Candace Owens’ sentiment might seem reasonable at first; however, that is the fundamental problem with slogans: Bad ideas can sound quite intuitive if they are massaged into just the right form. Let’s consider what the real meaning of Candace’s statement is by casting it into different words.
Saying the US should not have to pay for the wars of any other country amounts to saying this: "The US should never engage in proxy war even if it is attacked through proxy war." In essence, in order to "protect the taxpayer" we should forswear a useful tool that our enemies use against us. Iran is happy, for example, to keep paying for other people's wars against us. Or worse, Candace's "thinking" is saying the US should become directly involved, risking escalation and US lives and achieving the same result (or a worse result) at an increased cost. You can go on about wanting to protect the taxpayer, whose money is guaranteed to be wasted on something regardless of how much money we "save" but it is actually profoundly stupid. Indeed, if it ever became policy, the net result would inevitably be more direct deployment of US troops and more dead Americans.
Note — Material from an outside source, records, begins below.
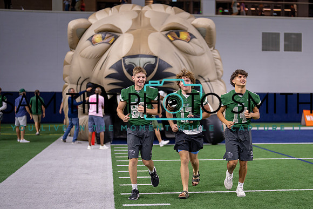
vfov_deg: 20.6
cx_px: 195
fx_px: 575
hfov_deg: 30.3
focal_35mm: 66
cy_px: 120
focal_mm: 50
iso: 500
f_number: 1.2
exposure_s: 1/1000
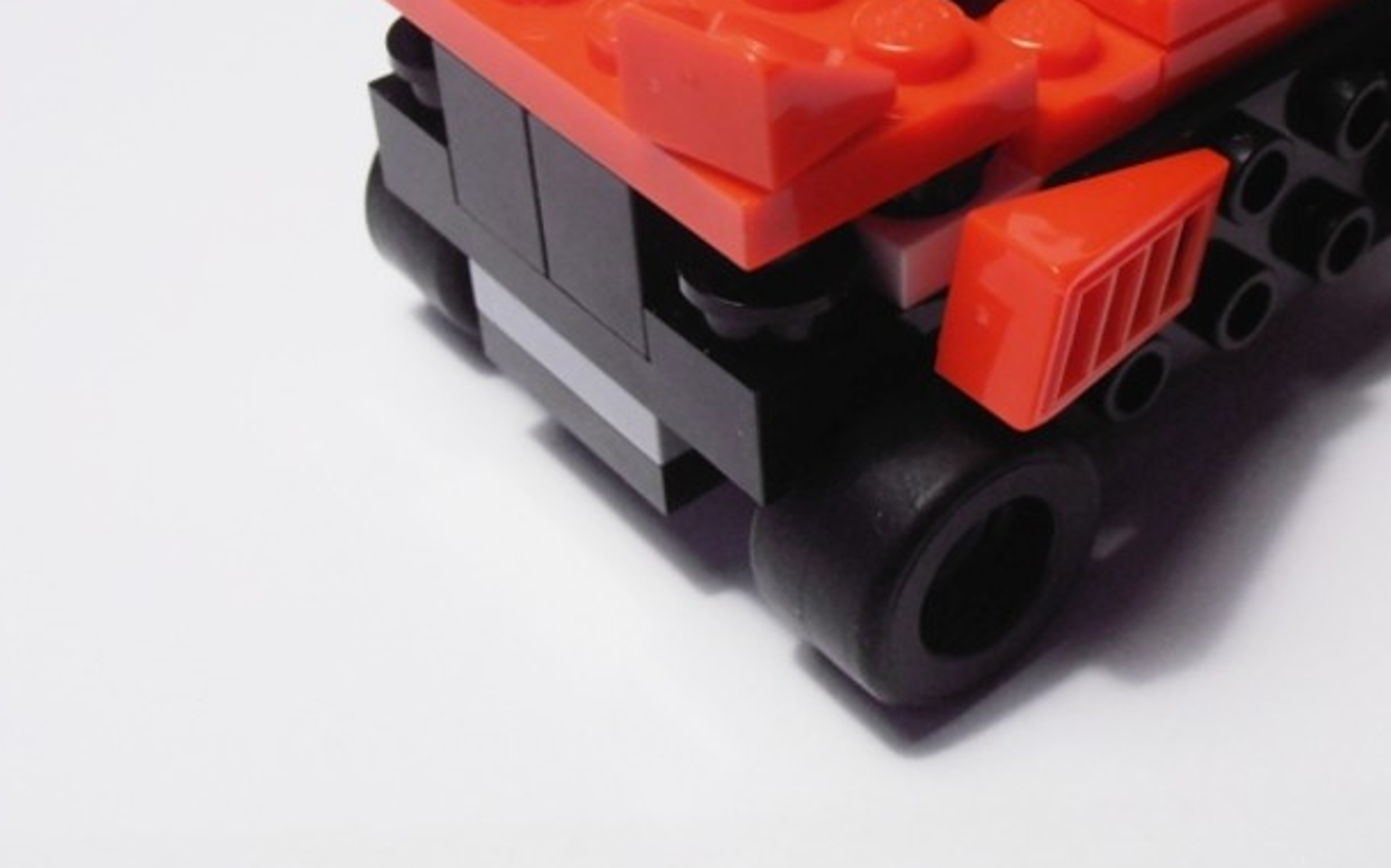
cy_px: 172
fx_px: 2198
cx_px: 998
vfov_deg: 22.0
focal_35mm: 58
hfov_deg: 34.6
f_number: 3.9
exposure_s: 1/100
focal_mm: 6.61
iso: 80
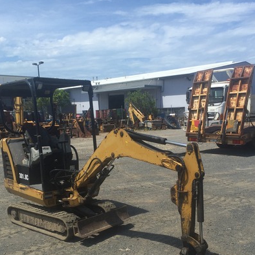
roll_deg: +1.5
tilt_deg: -10.7
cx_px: 124
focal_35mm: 39
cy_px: 187
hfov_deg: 42.8
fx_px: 325
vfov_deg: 41.7
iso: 32
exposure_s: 1/3049
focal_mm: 4.15
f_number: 2.2
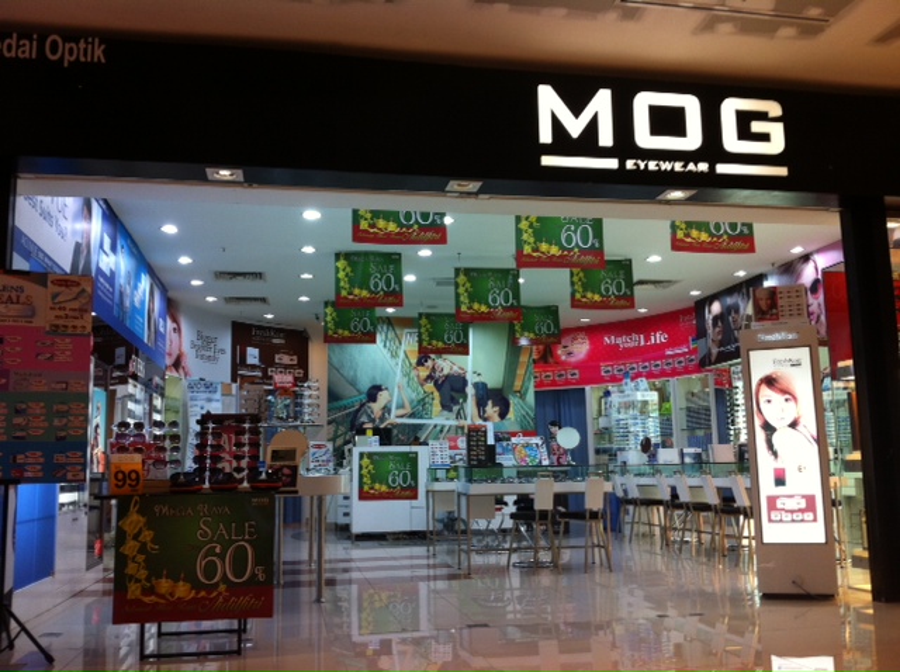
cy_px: 336
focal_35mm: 35
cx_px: 450
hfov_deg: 52.7
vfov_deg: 40.6
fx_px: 909
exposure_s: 1/20
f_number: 2.8
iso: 80
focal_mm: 3.85
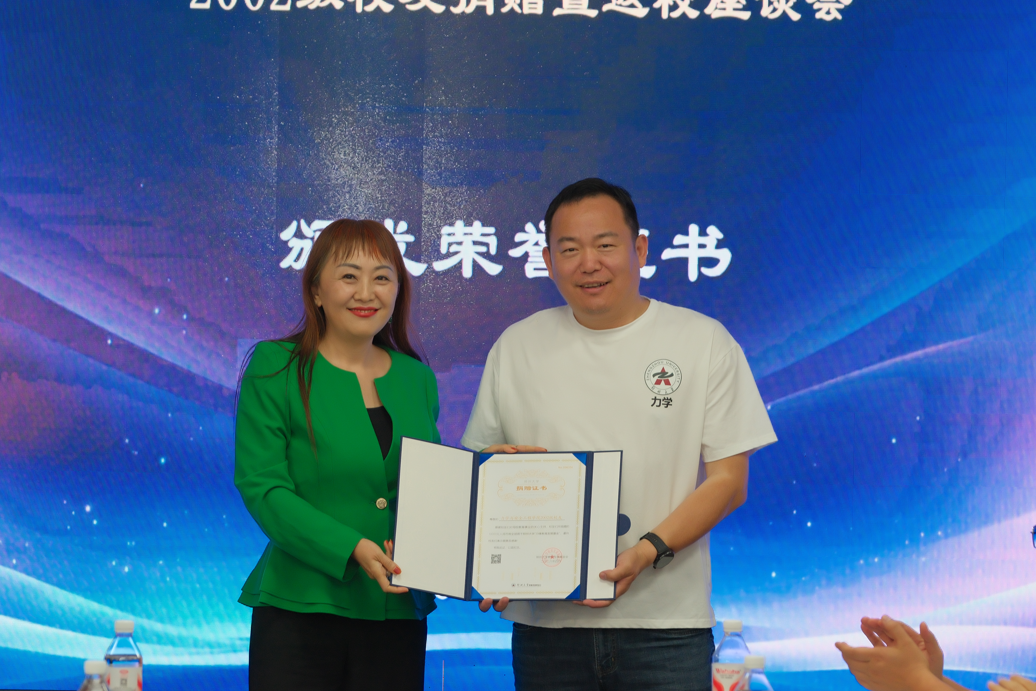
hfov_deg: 15.4
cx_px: 472
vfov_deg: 10.3
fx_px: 3827
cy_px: 296
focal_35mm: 133
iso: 500
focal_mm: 66
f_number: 2.8
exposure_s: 1/100
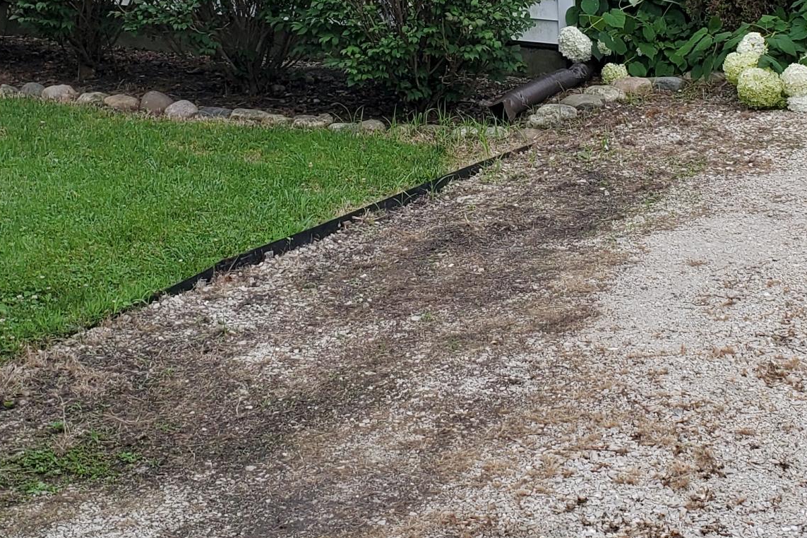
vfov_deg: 18.7
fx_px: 1591
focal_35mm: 71
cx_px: 530
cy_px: -3
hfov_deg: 28.3
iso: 50
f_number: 2.4
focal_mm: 4.3
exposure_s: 1/1008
The majority of people on both sides of the political spectrum are idiots---and even among the smart people, they are still amateurs outside of their immediate area of expertise. They don't understand polling, making projections, political science, economics, military history, geopolitics, or much of anything else. Ben Shapiro, who is obviously extremely intelligent, for example, made the projection that Trump’s campaign could only be taken out if the field was whittled down: When, in fact, the field needed to be expanded to do so; a candidate that would appeal to his base and then endorse someone else needed to be found. Ben did not realize that an idea that could work if Trump had been polling below 50% had no chance of working if he was polling above 50%. Obviously, if you already have a majority, you must chip away at it to get on oneself—you can’t overtake it through consolidation. Why Ben’s brain malfunctioned here is unclear, but it could be an overreliance on verbal reasoning and associated hueristics and a neglect for spatio-mathematical thinking.
Of course, all humans make mistakes; I failed to see Putin going into Ukraine. However, these mistakes are not due to missing information or over-idealization of the opponent (I judged that Putin would make the smart move and used that as the basis of my predictions). Ben and Candace’s failures are failures of understanding. There is a difference between making a false assumption or lacking a piece of information and having a completely faulty mental picture that doesn’t seem to acknowledge even the most basic ideas—or to recognize them when they are pointed out.
Now, what the nature of the US relationship with Israel should be is a different question. However, I think Israel is fully justified in taking the actions it is taking against Hamas: But to say the US should not pay for other people's wars is to say the US should lose on the geopolitical battlefield. It makes for a nice slogan, but it is terrible policy.